Maybe I'm getting old, but I sure am getting tired of what seems to be an increasing urge to endlessly divide society into more and more specific splinter-groups...it really is silly the issues that have gained prominence...

why did you feel the need to say you're a "queer"? Why does it even matter and isn't it a personal thing?

Well, this is a #introduceyourself and the way I see it anybody can and should be understood both in the context of their

  • gender
  • race
  • sexuality
  • religious affliation
  • politics
  • class
  • age
    etc...

Given that we live in a culture which is biased strongly by all those variables it makes sense for people to talk about themselves within the general frame of these ideas. Especially given that being their are systems of oppression which work against many minorities in these categories including but not limited to

  • the patriarchy
  • racism
  • hetero-normativity
  • Religious fundamentalism
  • fascism
  • classism and economic hierarchy itself
  • ageism

It really doesn't make sense for you to attack me for expressing my identity in an introduceyourself, I'm trying to give people context with which to attempt to understand me.

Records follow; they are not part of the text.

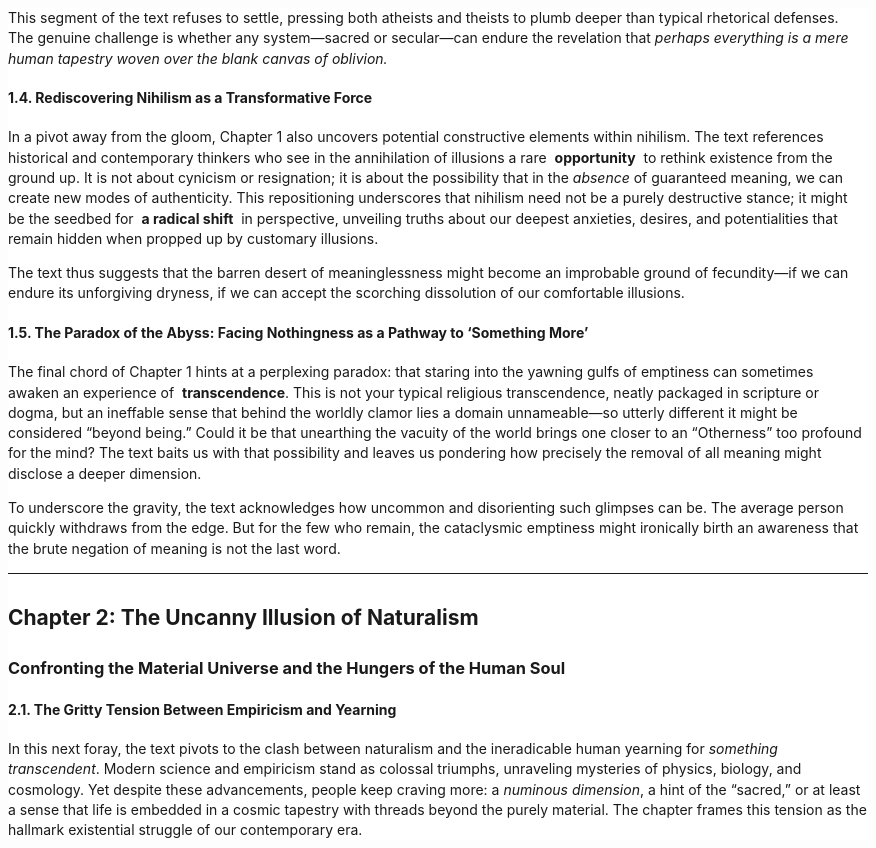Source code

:This segment of the text refuses to settle, pressing both atheists and theists to plumb deeper than typical rhetorical defenses. The genuine challenge is whether any system—sacred or secular—can endure the revelation that&nbsp;_perhaps everything is a mere human tapestry woven over the blank canvas of oblivion._

#### **1.4. Rediscovering Nihilism as a Transformative Force**

In a pivot away from the gloom, Chapter 1 also uncovers potential constructive elements within nihilism. The text references historical and contemporary thinkers who see in the annihilation of illusions a rare&nbsp; **opportunity** &nbsp;to rethink existence from the ground up. It is not about cynicism or resignation; it is about the possibility that in the&nbsp;_absence_&nbsp;of guaranteed meaning, we can create new modes of authenticity. This repositioning underscores that nihilism need not be a purely destructive stance; it might be the seedbed for&nbsp; **a radical shift** &nbsp;in perspective, unveiling truths about our deepest anxieties, desires, and potentialities that remain hidden when propped up by customary illusions.

The text thus suggests that the barren desert of meaninglessness might become an improbable ground of fecundity—if we can endure its unforgiving dryness, if we can accept the scorching dissolution of our comfortable illusions.

#### **1.5. The Paradox of the Abyss: Facing Nothingness as a Pathway to ‘Something More’**

The final chord of Chapter 1 hints at a perplexing paradox: that staring into the yawning gulfs of emptiness can sometimes awaken an experience of&nbsp; **transcendence**. This is not your typical religious transcendence, neatly packaged in scripture or dogma, but an ineffable sense that behind the worldly clamor lies a domain unnameable—so utterly different it might be considered “beyond being.” Could it be that unearthing the vacuity of the world brings one closer to an “Otherness” too profound for the mind? The text baits us with that possibility and leaves us pondering how precisely the removal of all meaning might disclose a deeper dimension.

To underscore the gravity, the text acknowledges how uncommon and disorienting such glimpses can be. The average person quickly withdraws from the edge. But for the few who remain, the cataclysmic emptiness might ironically birth an awareness that the brute negation of meaning is not the last word.

* * *

## **Chapter 2: The Uncanny Illusion of Naturalism**

### **Confronting the Material Universe and the Hungers of the Human Soul**

#### **2.1. The Gritty Tension Between Empiricism and Yearning**

In this next foray, the text pivots to the clash between naturalism and the ineradicable human yearning for&nbsp;_something transcendent_. Modern science and empiricism stand as colossal triumphs, unraveling mysteries of physics, biology, and cosmology. Yet despite these advancements, people keep craving more: a&nbsp;_numinous dimension_, a hint of the “sacred,” or at least a sense that life is embedded in a cosmic tapestry with threads beyond the purely material. The chapter frames this tension as the hallmark existential struggle of our contemporary era.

Besides which, its not like I'm out in public telling everybody I'm queer, I'm saying it in a discussion specifically about myself. If you had bothered to read more than the title you would know I even said

I am not closeted and generally don't try to hide being queer but I also don't tell people who don't ask so I have known some people for years that found out I am queer and were genuinely surprised/shocked. To be honest, I dont talk about it alot for the dual reason of it being uncomfortable to be asked to explain your sexuality and that I feel it shouldn't be necessary.

also, I just read your comment clarifying you read further and did see a bit more common ground. So kudos for trying to understand me.

Took a little more time/effort to read you bio (my fault that I quickly scanned thru it earlier)...we actually have a fair amount in common (I'm an introvert, came from a Democrat household, had social difficulty in high school/found it hard to fit it, adhere to some pretty unpopular ideas, am an anarchist-atheist)...main difference, I'm assuming, is age-wise between us (I'm 42, guessing you're under 30).

You down-voted me on another thread & it pissed me off, so sorry if I got a bit hot-under-the-collar. Take care bro, we've got some differences, but at least you seem open-minded and see the state as a major negative.